Exercise goal
The answer must be an exact transcription of all the records below.

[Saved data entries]
※

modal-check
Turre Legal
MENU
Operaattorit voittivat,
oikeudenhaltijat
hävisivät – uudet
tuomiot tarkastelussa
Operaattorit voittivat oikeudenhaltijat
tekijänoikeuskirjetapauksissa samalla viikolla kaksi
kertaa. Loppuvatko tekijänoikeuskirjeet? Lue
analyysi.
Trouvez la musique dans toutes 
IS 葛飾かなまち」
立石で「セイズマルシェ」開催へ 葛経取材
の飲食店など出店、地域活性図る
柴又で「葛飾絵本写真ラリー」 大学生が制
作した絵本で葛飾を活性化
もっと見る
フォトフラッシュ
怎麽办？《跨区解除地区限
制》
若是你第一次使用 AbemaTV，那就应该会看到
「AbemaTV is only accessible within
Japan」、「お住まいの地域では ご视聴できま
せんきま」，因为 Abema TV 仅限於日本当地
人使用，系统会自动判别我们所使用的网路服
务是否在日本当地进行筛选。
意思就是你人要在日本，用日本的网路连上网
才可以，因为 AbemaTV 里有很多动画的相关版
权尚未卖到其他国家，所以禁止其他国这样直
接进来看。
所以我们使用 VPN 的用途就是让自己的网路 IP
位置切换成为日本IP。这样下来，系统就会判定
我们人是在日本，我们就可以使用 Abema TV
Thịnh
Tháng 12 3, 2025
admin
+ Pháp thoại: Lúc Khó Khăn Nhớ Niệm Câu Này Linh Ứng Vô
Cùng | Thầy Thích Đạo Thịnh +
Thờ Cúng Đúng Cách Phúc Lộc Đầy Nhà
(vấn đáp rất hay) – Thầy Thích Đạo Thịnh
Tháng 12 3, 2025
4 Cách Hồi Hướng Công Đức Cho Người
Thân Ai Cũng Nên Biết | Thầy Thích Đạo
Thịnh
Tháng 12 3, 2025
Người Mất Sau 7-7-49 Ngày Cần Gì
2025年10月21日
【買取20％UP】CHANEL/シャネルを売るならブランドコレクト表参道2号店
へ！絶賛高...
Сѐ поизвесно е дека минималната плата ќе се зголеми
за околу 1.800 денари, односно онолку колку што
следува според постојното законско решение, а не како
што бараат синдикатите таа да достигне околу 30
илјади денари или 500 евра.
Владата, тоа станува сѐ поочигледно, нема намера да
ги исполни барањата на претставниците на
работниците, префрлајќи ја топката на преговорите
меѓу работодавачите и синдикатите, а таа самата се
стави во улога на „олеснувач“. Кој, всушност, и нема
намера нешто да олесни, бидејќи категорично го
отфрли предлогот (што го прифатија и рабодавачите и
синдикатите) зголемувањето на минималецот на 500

※

Exercise answer
modal-check
Turre Legal
MENU
Operaattorit voittivat,
oikeudenhaltijat
hävisivät – uudet
tuomiot tarkastelussa
Operaattorit voittivat oikeudenhaltijat
tekijänoikeuskirjetapauksissa samalla viikolla kaksi
kertaa. Loppuvatko tekijänoikeuskirjeet? Lue
analyysi.
Trouvez la musique dans toutes 
IS 葛飾かなまち」
立石で「セイズマルシェ」開催へ 葛経取材
の飲食店など出店、地域活性図る
柴又で「葛飾絵本写真ラリー」 大学生が制
作した絵本で葛飾を活性化
もっと見る
フォトフラッシュ
怎麽办？《跨区解除地区限
制》
若是你第一次使用 AbemaTV，那就应该会看到
「AbemaTV is only accessible within
Japan」、「お住まいの地域では ご视聴できま
せんきま」，因为 Abema TV 仅限於日本当地
人使用，系统会自动判别我们所使用的网路服
务是否在日本当地进行筛选。
意思就是你人要在日本，用日本的网路连上网
才可以，因为 AbemaTV 里有很多动画的相关版
权尚未卖到其他国家，所以禁止其他国这样直
接进来看。
所以我们使用 VPN 的用途就是让自己的网路 IP
位置切换成为日本IP。这样下来，系统就会判定
我们人是在日本，我们就可以使用 Abema TV
Thịnh
Tháng 12 3, 2025
admin
+ Pháp thoại: Lúc Khó Khăn Nhớ Niệm Câu Này Linh Ứng Vô
Cùng | Thầy Thích Đạo Thịnh +
Thờ Cúng Đúng Cách Phúc Lộc Đầy Nhà
(vấn đáp rất hay) – Thầy Thích Đạo Thịnh
Tháng 12 3, 2025
4 Cách Hồi Hướng Công Đức Cho Người
Thân Ai Cũng Nên Biết | Thầy Thích Đạo
Thịnh
Tháng 12 3, 2025
Người Mất Sau 7-7-49 Ngày Cần Gì
2025年10月21日
【買取20％UP】CHANEL/シャネルを売るならブランドコレクト表参道2号店
へ！絶賛高...
Сѐ поизвесно е дека минималната плата ќе се зголеми
за околу 1.800 денари, односно онолку колку што
следува според постојното законско решение, а не како
што бараат синдикатите таа да достигне околу 30
илјади денари или 500 евра.
Владата, тоа станува сѐ поочигледно, нема намера да
ги исполни барањата на претставниците на
работниците, префрлајќи ја топката на преговорите
меѓу работодавачите и синдикатите, а таа самата се
стави во улога на „олеснувач“. Кој, всушност, и нема
намера нешто да олесни, бидејќи категорично го
отфрли предлогот (што го прифатија и рабодавачите и
синдикатите) зголемувањето на минималецот на 500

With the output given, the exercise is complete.